On May 5, 2022, Netflix debuted ‘Blood Sisters’, a series with a few firsts for the streamer. The Ebonylife Studio’s face-saver is the streamer’s first Nigerian original series and definitely, its first worthwhile local production.
Between Netflix’s latest subscriber slump and EbonyLife’s catastrophic ‘Chief Daddy 2’, the Biyi Bandele and Kenneth Gyang directed four-part miniseries couldn’t have come at a better time.
Shot in Lagos, the action thriller follows best friends, Sarah (Ini Dima-Okojie) and Kemi (Nancy Isime), on the run after the latter accidentally murders Sarah’s abusive fiancé, Kola (Deyemi Okanlawon).
Though middling by international standards, there is plenty to admire about ‘Blood Sisters’. It has enough to keep the fans wanting more and the critics sated in spite of its flaws but most intriguing is its blatant defiance of the Nigerian film censors board’s stifling regulations.
The National Film and Video Censors Board (NFVCB) is the government agency responsible for regulating motion content, that is, all things video and film industry related. Among its many functions are film licensing, censorship and classification. Simply put, the Board is Nollywood’s Big Brother Eye.

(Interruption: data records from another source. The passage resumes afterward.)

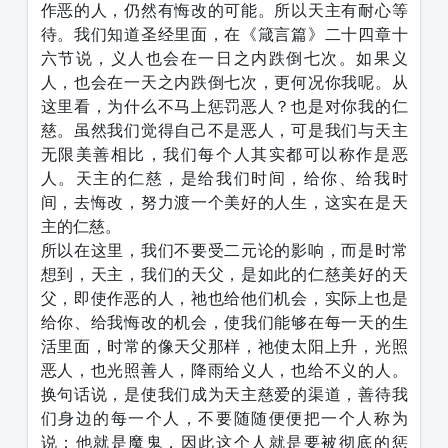
作恶的人，仍然有悔改的可能。所以天主有耐心等
待。我们知道圣经里面，在《箴言篇》二十四章十
六节说，义人也会在一日之内跌倒七次。如果义
人，也会在一天之内跌倒七次，更何况你我呢。从
这里看，为什么不马上惩罚恶人？也是对你我的仁
慈。虽然我们觉得自己不是恶人，可是我们与天主
无限美善相比，我们每个人其实都可以称作是恶
人。天主的仁慈，是给我们时间，给你、给我时
间，去悔改，努力渡一个美好的人生，这实在是天
主的仁慈。
所以在这里，我们不要受二元论的影响，而是时常
想到，天主，我们的天父，是如此的仁慈美好的天
父，即使作恶的人，祂也给他们机会，实际上也是
给你、给我悔改的机会，使我们能够在每一天的生
活里面，时常的像天父那样，祂使太阳上升，光照
恶人，也光照善人，降雨给义人，也给不义的人。
换句话说，是使我们成为天主慈爱的渠道，善待我
们身边的每一个人，不要随随便便把一个人称为
说：他就是魔鬼，因此这个人就是要被彻底的惩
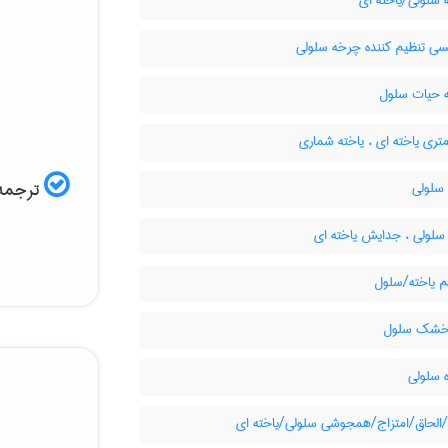
سلولی/یاخته ای
سی تنظیم کننده چرخه سلولی
حیات سلول
ری یاخته ای ، یاخته شماری
ترجمه 
لولی
سلولی ، جدایش یاخته ای
 یاخته/سلول
خشک سلول
 سلولی
/الحاق/امتزاج/همجوشی سلولی/یاخته ای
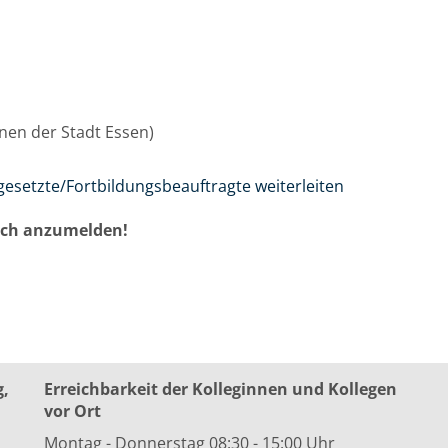
innen der Stadt Essen)
gesetzte/Fortbildungsbeauftragte weiterleiten
auch anzumelden!
g,
Erreichbarkeit der Kolleginnen und Kollegen
vor Ort
Montag - Donnerstag 08:30 - 15:00 Uhr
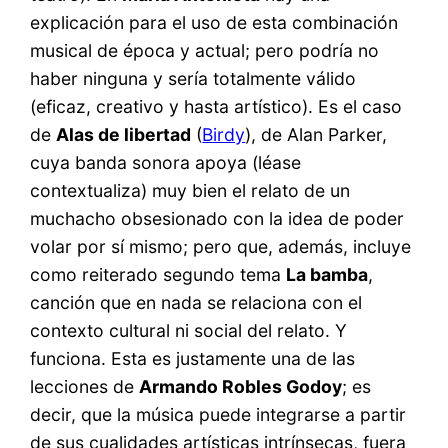
explicación para el uso de esta combinación
musical de época y actual; pero podría no
haber ninguna y sería totalmente válido
(eficaz, creativo y hasta artístico). Es el caso
de
Alas de libertad
(
Birdy
), de Alan Parker,
cuya banda sonora apoya (léase
contextualiza) muy bien el relato de un
muchacho obsesionado con la idea de poder
volar por sí mismo; pero que, además, incluye
como reiterado segundo tema
La bamba
,
canción que en nada se relaciona con el
contexto cultural ni social del relato. Y
funciona. Esta es justamente una de las
lecciones de
Armando Robles Godoy
; es
decir, que la música puede integrarse a partir
de sus cualidades artísticas intrínsecas, fuera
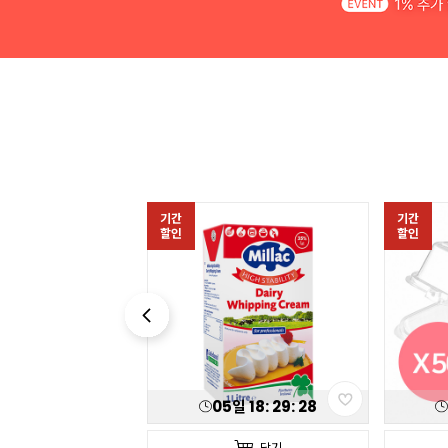
기간
기간
할인
할인
일
18
:
29
:
26
05
일
18
:
29
:
26
담기
담기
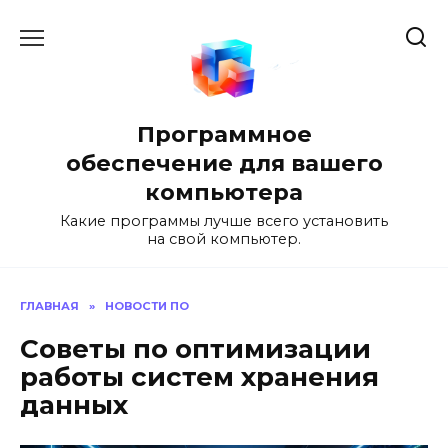
Перейти
к
содержанию
Программное
обеспечение для вашего
компьютера
Какие программы лучше всего установить
на свой компьютер.
ГЛАВНАЯ
»
НОВОСТИ ПО
Советы по оптимизации
работы систем хранения
данных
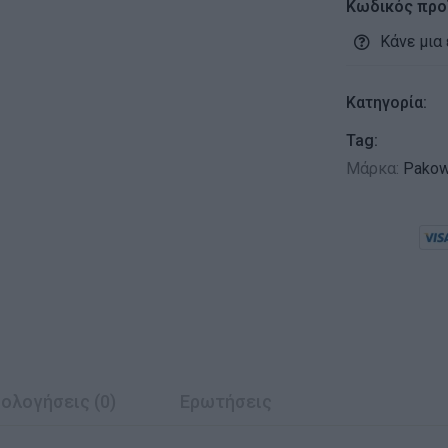
Κωδικός προ
Κάνε μια
Κατηγορία:
Tag:
Μάρκα:
Pakow
ολογήσεις (0)
Ερωτήσεις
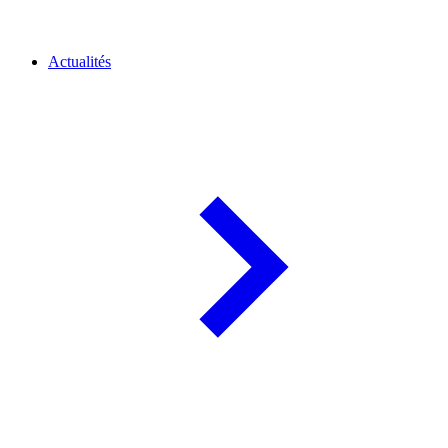
Actualités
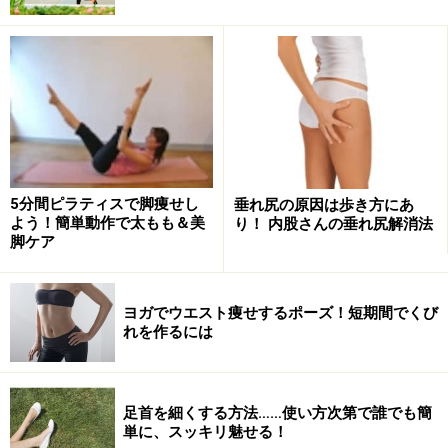
そのほかにも、「心肺機能が向上する」「リズム感や俊
敏性がアップする」「ストレス発散や気分転換になる」
といった効果も得られます。
縄跳びはジャンプをするこ
とで全身の脂肪を揺らし、これが全身運動となるため、
ダイエットが成功しやすく効果の高い方法になります。
5分間ピラティスで脚痩せし
垂れ尻の原因は歩き方にあ
よう！簡単動作で太もも＆美
り！ 内股さんの垂れ尻解消法
縄跳びダイエットの効果的なやり方！ 時間
脚ケア
＆跳び方
縄跳びをする時間は、20分以上続けるのが理想です（＊
ヨガでウエスト痩せするポーズ！短期間でくび
れを作るには
有酸素運動は、20分経過後に脂肪が燃焼し始めるか
ら）。ただし、始めの頃は1分間に60回位を目安に、身
体に負担がかかり過ぎないようにすることがポイント。
足首を細くする方法……使い方次第で誰でも簡
3分間続け、これを1セットとして5分程度の休憩を入れ
単に、スッキリ魅せる！
て、3セットくらい行いましょう。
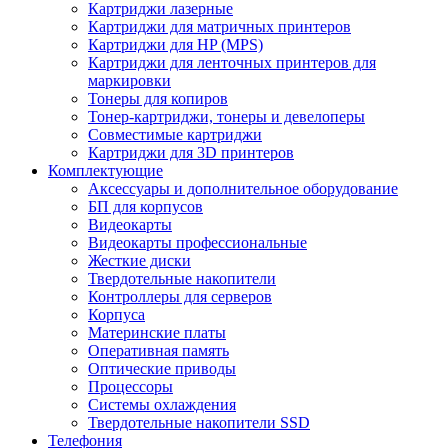
Картриджи лазерные
Картриджи для матричных принтеров
Картриджи для HP (MPS)
Картриджи для ленточных принтеров для
маркировки
Тонеры для копиров
Тонер-картриджи, тонеры и девелоперы
Совместимые картриджи
Картриджи для 3D принтеров
Комплектующие
Аксессуары и дополнительное оборудование
БП для корпусов
Видеокарты
Видеокарты профессиональные
Жесткие диски
Твердотельные накопители
Контроллеры для серверов
Корпуса
Материнские платы
Оперативная память
Оптические приводы
Процессоры
Системы охлаждения
Твердотельные накопители SSD
Телефония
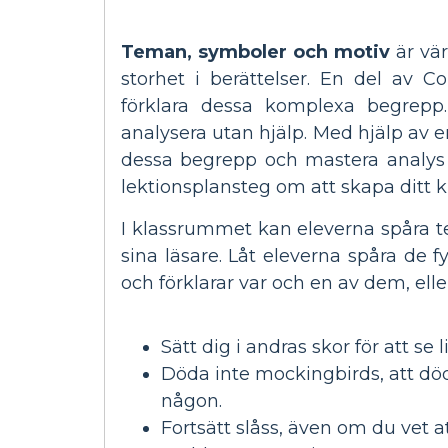
Teman, symboler och motiv
är vär
storhet i berättelser. En del av
förklara dessa komplexa begrepp.
analysera utan hjälp. Med hjälp av en
dessa begrepp och mastera analys a
lektionsplansteg om att skapa ditt k
I klassrummet kan eleverna spåra
sina läsare. Låt eleverna spåra de
och förklarar var och en av dem, elle
Sätt dig i andras skor för att se l
Döda inte mockingbirds, att död
någon.
Fortsätt slåss, även om du vet a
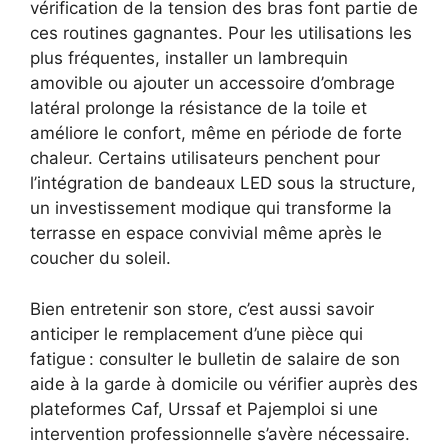
vérification de la tension des bras font partie de
ces routines gagnantes. Pour les utilisations les
plus fréquentes, installer un lambrequin
amovible ou ajouter un accessoire d’ombrage
latéral prolonge la résistance de la toile et
améliore le confort, même en période de forte
chaleur. Certains utilisateurs penchent pour
l’intégration de bandeaux LED sous la structure,
un investissement modique qui transforme la
terrasse en espace convivial même après le
coucher du soleil.
Bien entretenir son store, c’est aussi savoir
anticiper le remplacement d’une pièce qui
fatigue : consulter le bulletin de salaire de son
aide à la garde à domicile ou vérifier auprès des
plateformes Caf, Urssaf et Pajemploi si une
intervention professionnelle s’avère nécessaire.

One of the board’s core goals is the assurance that it will “provide an enabling environment for the growth of the film industry through our activities.” Ironically, some of its regulations, over the years, appear to be doing the opposite.

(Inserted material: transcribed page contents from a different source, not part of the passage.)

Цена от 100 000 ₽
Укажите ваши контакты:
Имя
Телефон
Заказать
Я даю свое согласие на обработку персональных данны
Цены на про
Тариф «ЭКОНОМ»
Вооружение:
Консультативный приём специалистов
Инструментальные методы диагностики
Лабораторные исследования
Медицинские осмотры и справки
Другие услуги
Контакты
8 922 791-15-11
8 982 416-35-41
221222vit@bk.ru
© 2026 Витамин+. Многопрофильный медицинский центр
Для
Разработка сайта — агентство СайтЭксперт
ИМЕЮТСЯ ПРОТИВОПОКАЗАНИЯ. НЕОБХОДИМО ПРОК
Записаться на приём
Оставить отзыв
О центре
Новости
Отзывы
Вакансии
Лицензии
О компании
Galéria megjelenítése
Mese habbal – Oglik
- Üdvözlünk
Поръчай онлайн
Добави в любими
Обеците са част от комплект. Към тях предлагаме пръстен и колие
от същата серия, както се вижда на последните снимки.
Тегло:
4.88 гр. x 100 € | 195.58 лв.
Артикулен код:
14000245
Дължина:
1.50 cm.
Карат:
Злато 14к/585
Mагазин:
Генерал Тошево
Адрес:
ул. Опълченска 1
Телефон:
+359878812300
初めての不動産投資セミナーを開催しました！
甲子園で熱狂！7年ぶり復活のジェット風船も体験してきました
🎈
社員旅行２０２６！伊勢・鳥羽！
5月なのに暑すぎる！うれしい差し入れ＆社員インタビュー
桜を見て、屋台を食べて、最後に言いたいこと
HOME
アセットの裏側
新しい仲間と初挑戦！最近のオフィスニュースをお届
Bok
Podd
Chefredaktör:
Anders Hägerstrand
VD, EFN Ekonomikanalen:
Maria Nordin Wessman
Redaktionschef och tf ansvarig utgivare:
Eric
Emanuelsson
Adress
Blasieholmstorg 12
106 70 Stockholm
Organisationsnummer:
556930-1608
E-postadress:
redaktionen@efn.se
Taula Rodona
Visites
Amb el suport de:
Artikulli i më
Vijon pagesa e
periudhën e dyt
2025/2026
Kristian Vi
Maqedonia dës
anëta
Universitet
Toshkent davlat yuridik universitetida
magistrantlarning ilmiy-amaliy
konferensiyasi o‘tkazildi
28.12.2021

As part of its attempt to control, sorry, regulate film content, the NFVCB has continued to churn out antiquated and restrictive regulations. Too much skin, too much blood, not enough patriotism, too much sexuality and the list goes on and on with no reasonable middle ground in sight.
Thanks to Netflix, ‘Blood Sisters’ ushered the big break. The series is EbonyLife’s middle finger to the Board and its moral high horse.
Nudity in ‘Blood Sisters’ has expectedly become the topic of heated debate online, with one group arguing that it had no relevance to the story’s plot while the others are largely excited to finally see actors get convincingly intense in our titles.
Far from the rudimentary argument is how nudity is Gyang and Bandele’s protest for freedom of creative expression. No strangers to onscreen nudity, the duo have in the past explored it in their films. Gyang in ‘Oloture’ and Bandele in his artistically done scenes in his most notable film till date, ‘Half of a Yellow Sun’.
‘Blood Sisters’ is packed with everything the Board abhors on screen from s*x to drugs, blood and cigarettes.
What does this mean for the future of Nollywood?
It is about time the NFVCB sat to review some of its outmoded regulations. The Nigerian film industry is evolving and there is no better time than now let their creative juices flow. No filmmaker should have his production chopped to bits to satisfy a government agency not portrayed in glimmering lights.
For now, streamers are the only chance of a semblance of that freedom. But for how long? The NFVCB’s Executive Director Adedayo, in 2021, announced plans to regulate streamers operating in Nigeria. It might be too soon to gloat but, ‘Blood Sisters’ marks a ‘We did it Joe!’ moment for Nollywood filmmakers and worthy of the hype.